In Figure 1B, the authors show a plot describing the number of 28 for which MaSIF-neosurf could recover a complex’s binding partner in the top k outputs. We thought the figure axis led to confusion since it was unclear that all 28 samples were plotted at once and what “solved complexes” meant in the vertical axis label. We recommend replacing the vertical axis label with a phrase like “number of correctly identified partners identified in top-k”. We also recommend describing the figure’s visualization more in the caption or main text.

Figure 3

Figure 3D shows the results of the yeast display binding screens for the designs and shows the selectivity of the designed binders to the intended ligand. Testing if ligand analogs could also induce binding is valuable since it provides evidence of the selectivity of the designed binders. A similar analysis of the promiscuity of the mutated binders would be helpful since the mutated binders are the final designs. Such an analysis would support the orthogonality of the final designs for further applications and support the role of mutagenesis in improving designs in vitro. This would inform the promiscuity of the designs and whether SSM altered them. If the authors have not done this experiment, the authors could also use computational methods like docking or rigid body superposition based on the author's previous predictions to verify the predicted promiscuity of the mutated designs.

Figure 4

In figures S8 and 4C, the authors show the binding curves of the first-generation and second-generation binders with the associated Kd values in the presence of ligands, respectively. Including the error associated with the Kd values would be beneficial because this would display the distribution of the technical replicates of the assay.
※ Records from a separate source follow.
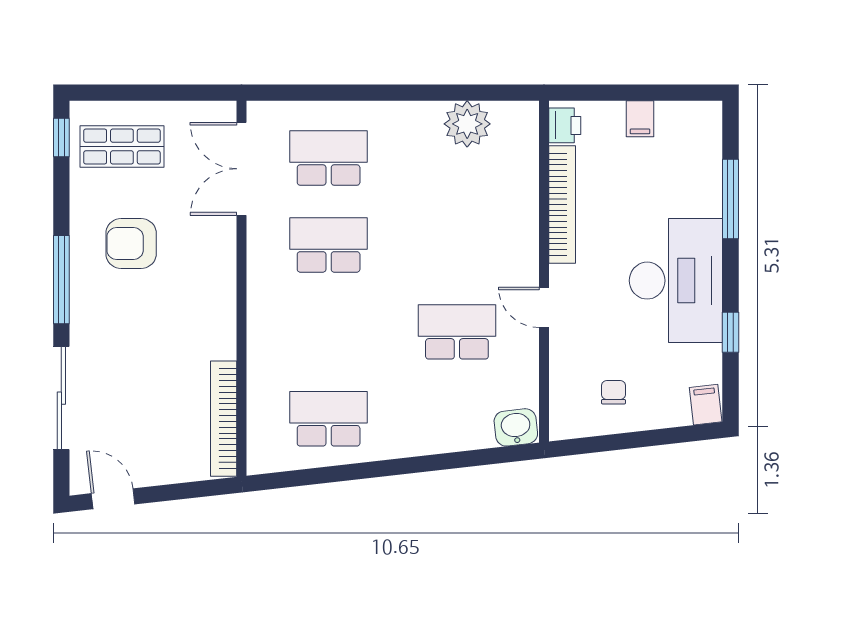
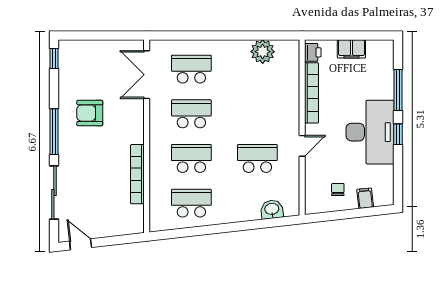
filing cabinet: (640, 119) -> (351, 49), width x2.00
shop shelf: (122, 147) -> (85, 63), removed
door: (544, 307) -> (302, 146), swing flipped
school desk: (329, 332) -> (191, 158), added
window: (731, 332) -> (398, 134), moved
filing cabinet: (706, 405) -> (365, 198), moved
bookcase: (224, 419) -> (137, 174), moved
washbasin: (516, 427) -> (272, 209), moved

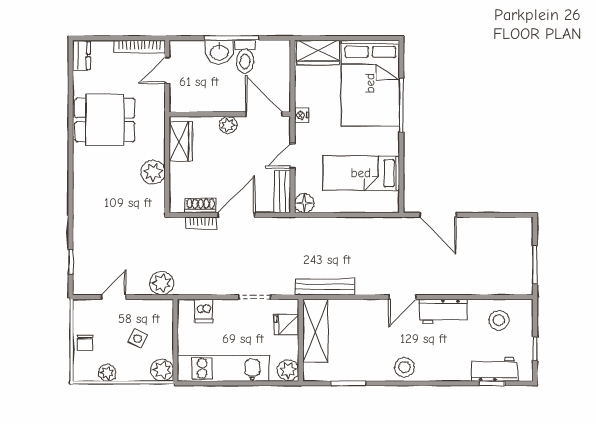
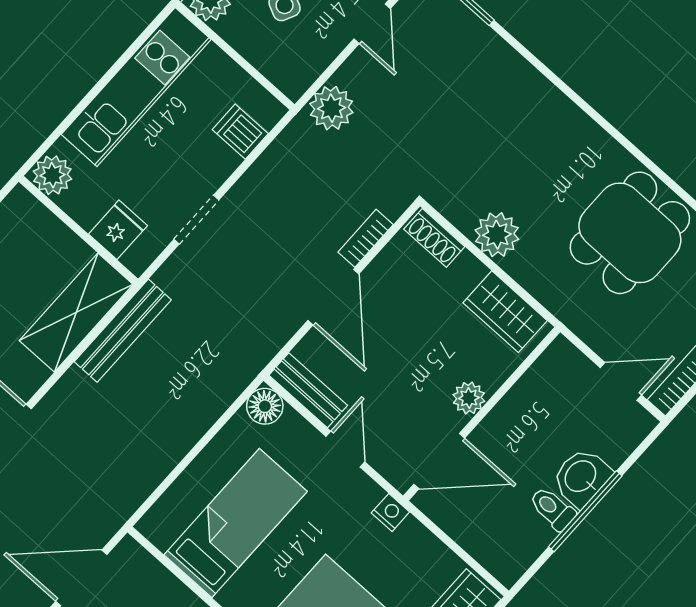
toilet: (245, 57) -> (552, 509), width x0.73, depth x0.72
door: (167, 70) -> (621, 381), hinge flipped
shoe rack: (201, 205) -> (434, 238), moved, turned 90
shelving: (315, 331) -> (76, 313), moved, turned 90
Currently, Figure 4A shows the results from the site saturation mutagenesis (SSM) experiment, where the label of the color bar has low to high mutational sensitivity. Under the section titled “Biochemical characterization and structural validation” in the first paragraphs, the authors state that they “computed the average enrichment score of each mutation when comparing binding versus non-binding populations on yeast display experiments”. Additionally, the authors used mutants from the SSM to improve the binding affinity of the designs. Therefore, the extremes in the color bar should be loss-of-function and gain-of-function of ‘binding fitness’ or something similar.

Figure 5

In Figure 5, the authors used the progesterone complex for the in vitro transcription CID, the Venetoclax complex for the GEM CID, and the Actinonin complex for the split NanoLuc CID. We are curious how the authors chose ternary complexes for each CID system. We assume the authors would have tried each ternary complex in each CID system. Were there any unexpected challenges?

The final designs’ Kds for the Venetoclax, Progesterone, and Actinonin complexes are 96 nM, 18 nM, and 446 nM, respectively. The EC50s for the CID systems using these complexes are 0.31 nM, 1.2 μΜ, and 27 nM. We found this large discrepancy between the Kd and EC50 values concerning– could the authors expand on this more in the main text? We found the explanation for the Venetoclax CID system which stated it was “likely due to the co-localization of the sensing modules in the cell membrane” insufficiently detailed. This can also connect to the previous point: if authors tried each ternary complex in each system, it could provide further insight into the discrepancies such as system-specific effects. It may also be informative to show error bars for the EC50 values.

Supplement

In supplemental figures S10C and S11C, the authors plot the negative controls and the designs on separate graphs. That made the figures more confusing. To make it more legible, overlaying DBPro1156_2 (with Pro)/DBAct553_2 (with Act) on the plot that has DBPro1156_2 (no Pro)/DBAct553_2 (no Act), respectfully, could alleviate the confusion.

Competing interests

The authors declare that they have no competing interests.